**所给原文**
========

[]byte和string
转换
- 尽量避免[]byte和string的互相转换,go的string是不可变类型,标准实现中和[]byte的互转均为值拷贝
- 多数场景下都可以优先选择强转换方式进行互转
//强转换
func stringToBytes(s string) []byte {
x := (*[2]uintptr)(unsafe.Pointer(&s))
b := [3]uintptr{x[0], x[1], x[1]}
return *(*[]byte)(unsafe.Pointer(&b))
}
func bytesToString(b []byte) string {
return *(*string)(unsafe.Pointer(&b))
}
仅在只读场景下使用强转换
内存申请
提前预估容量
- slice/map初始化尽量估计好长度,能有效减少内存分配次数,优化很明显
- 尽量规避使用append,因为需要值拷贝,且涉及到重新申请内存,可能会发生逃逸(Mac环境下测试:当append之后的slice长度大于8时会被分配到堆上)
- 如果无法预估,一般场景下可以考虑申请足够大的空间,并在场景允许的情况下优先考虑复用slice
func useCap1() {
arr := make([]int, 0, 2048)
for i := 0; i < 2048; i++ {
arr = append(arr, i)
}
}
func useCap2() {
arr := make([]int, 2048)
for i := 0; i < 2048; i++ {
arr[i] = i
}
}
func noCap() {
var arr []int
for i := 0; i < 2048; i++ {
arr = append(arr, i)

========

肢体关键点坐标
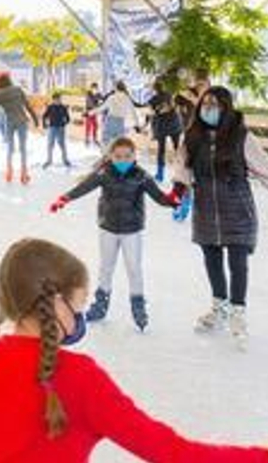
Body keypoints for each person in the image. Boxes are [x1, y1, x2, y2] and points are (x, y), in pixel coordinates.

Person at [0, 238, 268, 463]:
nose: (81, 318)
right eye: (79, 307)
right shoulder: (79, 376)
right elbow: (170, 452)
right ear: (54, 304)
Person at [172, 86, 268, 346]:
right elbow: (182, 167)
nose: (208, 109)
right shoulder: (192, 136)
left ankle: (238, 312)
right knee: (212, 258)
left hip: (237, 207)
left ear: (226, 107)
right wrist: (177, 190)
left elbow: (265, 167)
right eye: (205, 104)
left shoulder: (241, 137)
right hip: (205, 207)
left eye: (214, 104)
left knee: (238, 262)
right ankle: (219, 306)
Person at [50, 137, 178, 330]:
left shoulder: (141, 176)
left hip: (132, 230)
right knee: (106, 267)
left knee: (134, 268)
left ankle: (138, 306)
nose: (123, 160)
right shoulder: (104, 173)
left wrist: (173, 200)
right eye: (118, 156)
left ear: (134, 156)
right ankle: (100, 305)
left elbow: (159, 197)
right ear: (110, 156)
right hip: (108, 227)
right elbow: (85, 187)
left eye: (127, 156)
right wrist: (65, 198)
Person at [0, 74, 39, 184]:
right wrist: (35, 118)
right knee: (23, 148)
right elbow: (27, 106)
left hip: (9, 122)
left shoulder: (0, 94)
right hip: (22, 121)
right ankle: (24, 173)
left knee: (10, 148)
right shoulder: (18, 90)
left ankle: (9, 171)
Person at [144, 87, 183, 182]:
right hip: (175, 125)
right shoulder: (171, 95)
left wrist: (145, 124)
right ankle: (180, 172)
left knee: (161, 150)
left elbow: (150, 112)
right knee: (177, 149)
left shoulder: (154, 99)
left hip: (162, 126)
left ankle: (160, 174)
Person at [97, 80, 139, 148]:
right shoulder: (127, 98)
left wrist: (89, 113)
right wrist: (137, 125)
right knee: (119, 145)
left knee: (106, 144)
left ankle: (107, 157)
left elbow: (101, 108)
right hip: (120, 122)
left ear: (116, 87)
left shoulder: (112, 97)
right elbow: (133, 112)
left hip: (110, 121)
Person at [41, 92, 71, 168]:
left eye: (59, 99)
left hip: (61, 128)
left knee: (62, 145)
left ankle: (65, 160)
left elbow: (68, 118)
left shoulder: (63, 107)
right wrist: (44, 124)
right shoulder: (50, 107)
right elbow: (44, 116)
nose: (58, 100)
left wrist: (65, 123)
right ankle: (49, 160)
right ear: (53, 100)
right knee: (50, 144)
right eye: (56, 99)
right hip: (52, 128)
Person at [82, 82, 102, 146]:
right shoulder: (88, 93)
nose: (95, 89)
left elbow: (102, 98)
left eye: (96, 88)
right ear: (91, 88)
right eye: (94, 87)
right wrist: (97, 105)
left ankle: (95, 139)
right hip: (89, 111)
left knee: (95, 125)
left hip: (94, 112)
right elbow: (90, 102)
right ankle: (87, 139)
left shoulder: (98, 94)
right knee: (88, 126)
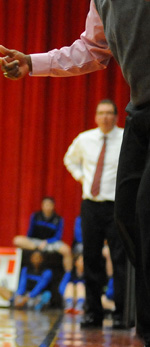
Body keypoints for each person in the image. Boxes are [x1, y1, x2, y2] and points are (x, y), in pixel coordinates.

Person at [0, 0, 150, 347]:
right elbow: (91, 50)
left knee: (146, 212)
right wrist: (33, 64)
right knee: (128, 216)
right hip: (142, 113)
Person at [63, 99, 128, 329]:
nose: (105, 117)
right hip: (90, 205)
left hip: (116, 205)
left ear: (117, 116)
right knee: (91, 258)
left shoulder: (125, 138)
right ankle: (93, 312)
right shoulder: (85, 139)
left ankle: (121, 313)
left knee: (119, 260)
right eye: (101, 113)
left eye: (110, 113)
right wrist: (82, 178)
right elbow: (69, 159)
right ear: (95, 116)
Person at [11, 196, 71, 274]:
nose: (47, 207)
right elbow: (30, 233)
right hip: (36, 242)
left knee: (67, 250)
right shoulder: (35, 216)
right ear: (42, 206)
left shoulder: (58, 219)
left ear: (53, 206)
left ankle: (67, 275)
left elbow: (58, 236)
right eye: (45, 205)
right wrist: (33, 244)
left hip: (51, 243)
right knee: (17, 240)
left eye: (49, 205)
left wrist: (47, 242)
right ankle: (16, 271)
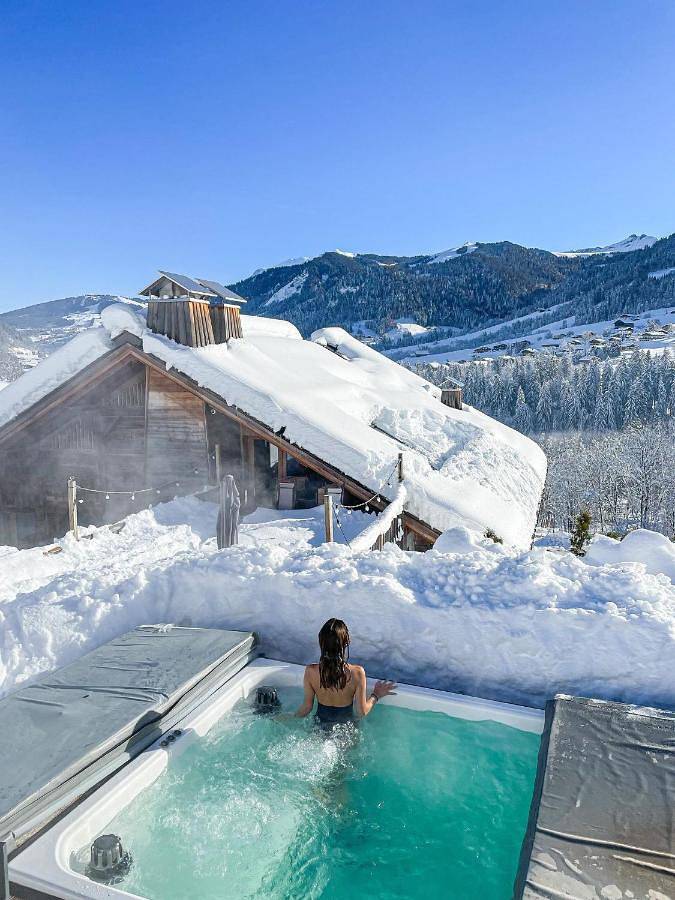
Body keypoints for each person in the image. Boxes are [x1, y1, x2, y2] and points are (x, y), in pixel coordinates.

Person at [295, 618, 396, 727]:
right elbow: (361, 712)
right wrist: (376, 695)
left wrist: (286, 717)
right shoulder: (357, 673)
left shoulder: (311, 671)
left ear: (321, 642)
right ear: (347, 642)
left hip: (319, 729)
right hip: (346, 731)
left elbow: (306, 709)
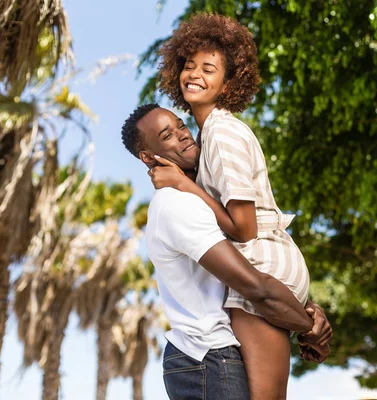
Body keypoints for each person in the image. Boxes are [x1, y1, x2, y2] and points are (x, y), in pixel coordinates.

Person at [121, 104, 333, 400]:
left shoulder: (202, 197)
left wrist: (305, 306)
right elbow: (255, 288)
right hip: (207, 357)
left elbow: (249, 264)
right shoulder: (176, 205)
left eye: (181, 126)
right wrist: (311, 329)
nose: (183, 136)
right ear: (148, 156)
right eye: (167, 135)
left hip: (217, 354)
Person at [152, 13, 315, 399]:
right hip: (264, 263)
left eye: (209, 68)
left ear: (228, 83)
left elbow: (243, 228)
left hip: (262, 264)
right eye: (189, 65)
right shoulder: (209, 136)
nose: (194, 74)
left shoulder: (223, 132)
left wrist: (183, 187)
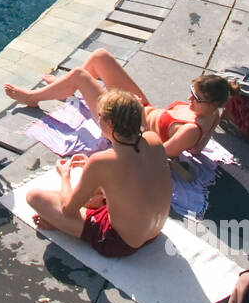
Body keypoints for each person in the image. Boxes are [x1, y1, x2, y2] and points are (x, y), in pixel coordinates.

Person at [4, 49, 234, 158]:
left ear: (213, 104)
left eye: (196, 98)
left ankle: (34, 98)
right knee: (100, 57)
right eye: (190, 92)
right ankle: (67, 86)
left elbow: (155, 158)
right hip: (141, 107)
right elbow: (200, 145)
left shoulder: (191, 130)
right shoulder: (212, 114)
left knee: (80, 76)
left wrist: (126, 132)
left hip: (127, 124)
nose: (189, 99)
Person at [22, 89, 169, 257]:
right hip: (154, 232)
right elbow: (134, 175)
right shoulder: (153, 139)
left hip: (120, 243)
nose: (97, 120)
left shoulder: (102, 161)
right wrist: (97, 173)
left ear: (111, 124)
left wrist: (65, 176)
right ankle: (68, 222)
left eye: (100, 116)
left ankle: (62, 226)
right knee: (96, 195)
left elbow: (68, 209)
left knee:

========

**练习要求**
(a) 根据Go性能优化原文，用一到三句话说明为什么要尽量规避使用append。
(b) 请逐字照录Go性能优化原文中介于“- 如果无法预估,一般场景下”与“arr := make([]int, 2048)”之间的部分，首尾两处均包括在内。
这些记录与Go性能优化原文没有关联。

**答复**
(a) append需要进行值拷贝，并且会涉及重新申请内存，可能发生逃逸。在Mac环境下测试时，append之后slice长度大于8就会被分配到堆上。

(b)
- 如果无法预估,一般场景下可以考虑申请足够大的空间,并在场景允许的情况下优先考虑复用slice
func useCap1() {
arr := make([]int, 0, 2048)
for i := 0; i < 2048; i++ {
arr = append(arr, i)
}
}
func useCap2() {
arr := make([]int, 2048)